I can't do it anymore

May 07, 2006 02:11

OMG things are so fucked up lately. i just dont know what to do anymore.

Failed 2 out of 4 classes this semester....NEVER failed a class in my life until now. FUCK OU! I actually went to the majority of my classes too and did my homework. I so just want to drop out again. But I know I cant cuz then i will amount to less than I already am. I dont think I will be attending OU this fall though. i think I will go to a community college to make up the classes I failed (since I will not repeat them at OU....especially Calc)

Ive been going thru a lot lately with family and friends and school and a job and everything. I wish that I had people to turn to still. But the people I thought i could turn to basically turned their back on me. Real true friends my ass. FUCK YOU! Hell i am turning to strangers more now and it sucks because they dont know any of the situations and its hard to explain things especially friends and family and life problems.

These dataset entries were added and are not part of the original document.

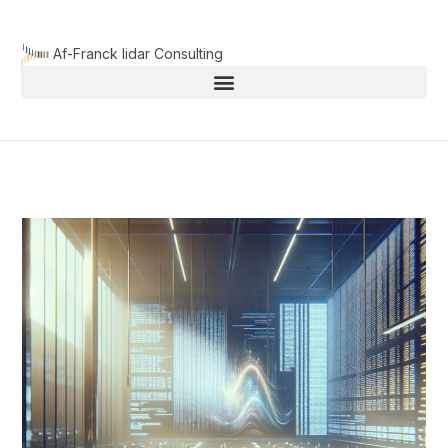
Aller
au
Af-Franck lidar Consulting
contenu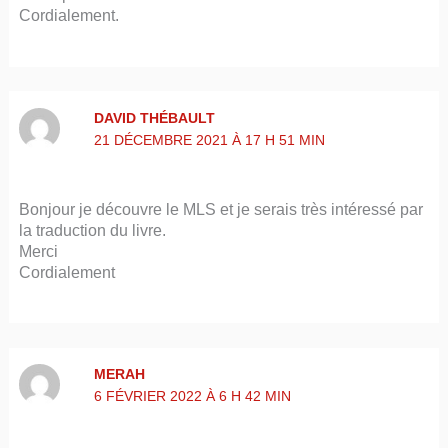
Cordialement.
DAVID THÉBAULT
21 DÉCEMBRE 2021 À 17 H 51 MIN
Bonjour je découvre le MLS et je serais très intéressé par
la traduction du livre.
Merci
Cordialement
MERAH
6 FÉVRIER 2022 À 6 H 42 MIN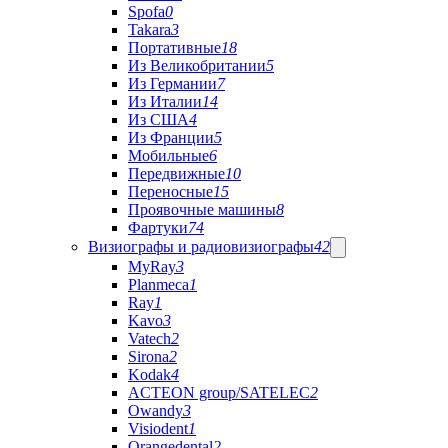
Spofa
0
Takara
3
Портативные
18
Из Великобритании
5
Из Германии
7
Из Италии
14
Из США
4
Из Франции
5
Мобильные
6
Передвижные
10
Переносные
15
Проявочные машины
8
Фартуки
74
Визиографы и радиовизиографы
42
MyRay
3
Planmeca
1
Ray
1
Kavo
3
Vatech
2
Sirona
2
Kodak
4
ACTEON group/SATELEC
2
Owandy
3
Visiodent
1
Orangedental
2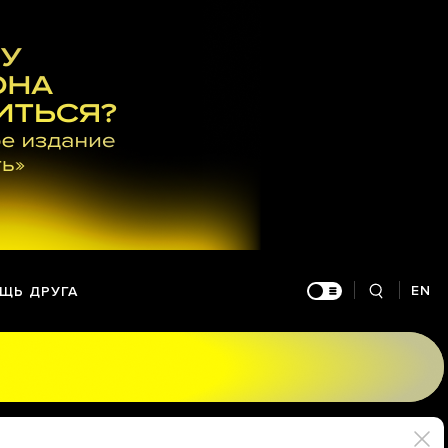
EN
ЩЬ ДРУГА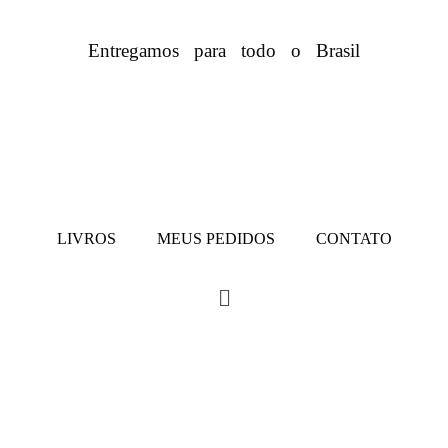
Entregamos para todo o Brasil
LIVROS
MEUS PEDIDOS
CONTATO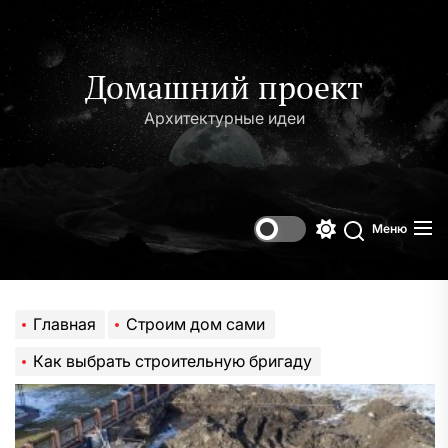
Перейти
к
содержимому
Домашний проект
Архитектурные идеи
Меню
Переключени
Поиск
цветового
режима
Главная
Строим дом сами
Как выбрать строительную бригаду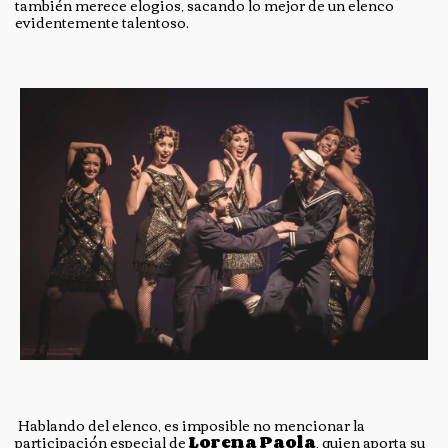
también merece elogios, sacando lo mejor de un elenco
evidentemente talentoso.
Hablando del elenco, es imposible no mencionar la
participación especial de
Lorena Paola
, quien aporta su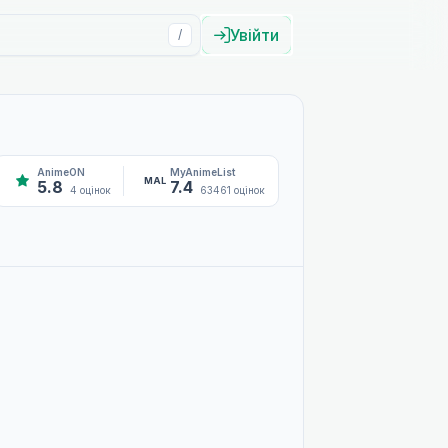
Увійти
/
AnimeON
MyAnimeList
MAL
5.8
7.4
4 оцінок
63461 оцінок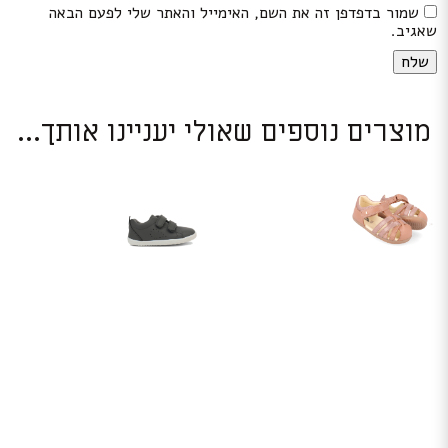
שמור בדפדפן זה את השם, האימייל והאתר שלי לפעם הבאה
שאגיב.
מוצרים נוספים שאולי יעניינו אותך...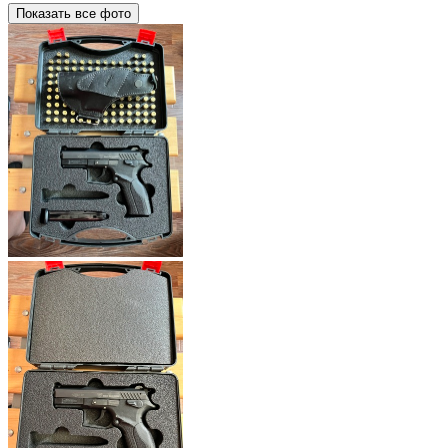
Показать все фото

My dad claims to be moving to Texas here very soon and I think I am going to go with him (if he pays for me to move out there). i really just need to get away. I only really want a vacation but I cant afford one so the next best thing is to move. it is weird that I am getting closer to my dad than I ever have been. Damn old age is getting to me....LOL

my cell broke. i need to get a new one but it is such a hastle because of all my ringtones and pictures and txts and shit. none of that is transferable to a new phone. i do get a free phone..well it is the same phone i have but just a new replacement one. mine is unable to be fixed so I need a new one.

met some cool people the other day...had tons of fun with them at dinner. i doubt i will see them ever again though. i ill be changing my life around hopefully next week....i know i say it over and over but i really must and i just have to work hard to do it. i need to put me first and concentrate on getting me stable. pay bills, work out, eat better, lose weight.......etc

FUCK FRIENDS since no one seems to care about me and want to help me or be there for me...so FUCK YOU!

Well I am done ranting and bitching. i am off to listen to music and possibly get some sleep since I have only slept an avg 1-2 hours a night the last 4 nights or so.